Halle Berry covers the New York Times Style Magazine

Posted by | Cyrena Rose

Halle Berry, still fab at 46!  The Cloud Atlas star covers Times Style Magazine . . .

The Oscar winning-actress chats with the magazine about her daughter Nahla, being bi-racial, breaking her foot during the first week of filming CA, beauty and self-esteem, her upbringing and more!

Check out photos of Berry’s shoot and excerpts of what she told the mag below:

Berry’s looks are no doubt a great gift.  Even now, more than halfway through her 40s, she retains perfect skin, a long, elegant neck and a body that is both slim and womanly. (She says a diagnosis of Type-1 diabetes, at age 19, made healthy eating and exercise a necessity.) But, she says, “just because they see my face doesn’t mean they see me.  A person’s self-esteem has nothing to do with how she looksIf it’s true that I’m beautiful,” she adds, “I’m proof of that. Self-esteem comes from who you have in your life. How you were raised. What you struggled with as a child.”

When she was 16, her mother stood with her in front of a mirror and asked what she saw. “My mother helped me identify myself the way the world would identify me,” Berry says. “Bloodlines didn’t matter as much as how I would be perceived” — as beautiful but also as a black woman in a world in which the images of beautiful, successful black women were notably absent.

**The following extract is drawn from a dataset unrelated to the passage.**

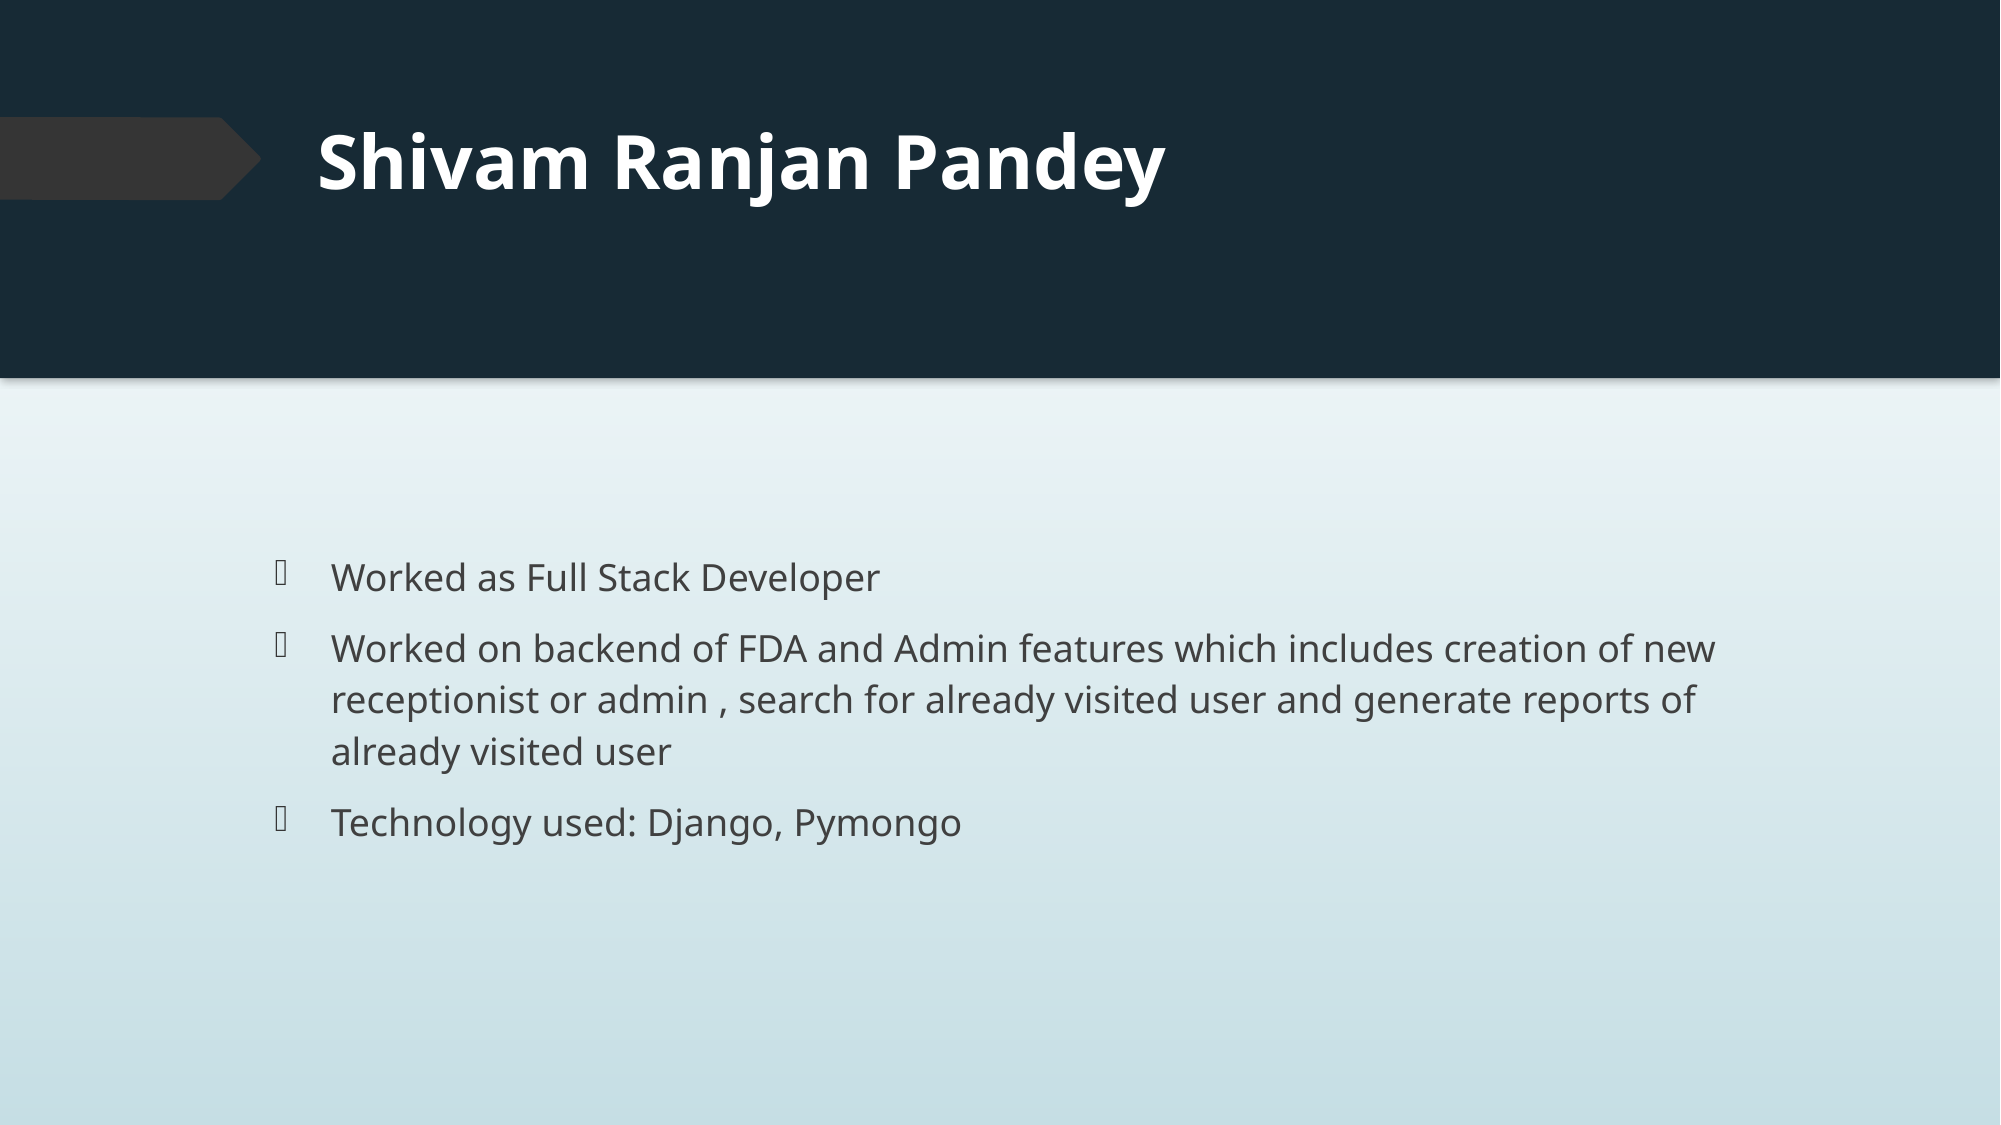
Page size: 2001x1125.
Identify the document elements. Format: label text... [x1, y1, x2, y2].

…She hasn’t met him (President Obama), but she attended the inauguration and feels a connection to another dark-skinned child of an absent black father, raised by a white mother. “Being biracial is sort of like being in a secret society,” she says. “Most people I know of that mix have a real ability to be in a room with anyone, black or white.”

I come from humble beginnings,” she says. “I always felt like the underdog. Behind the eight ball.  I learned not to be too high on the hog. Even that night I won the Oscar, I had a fundamental knowing, it was just a moment in time.  Driving home that night, back to my house, I felt like Cinderella.  I said, ‘When this night is over, I’m going back to who I was.’  And I did.”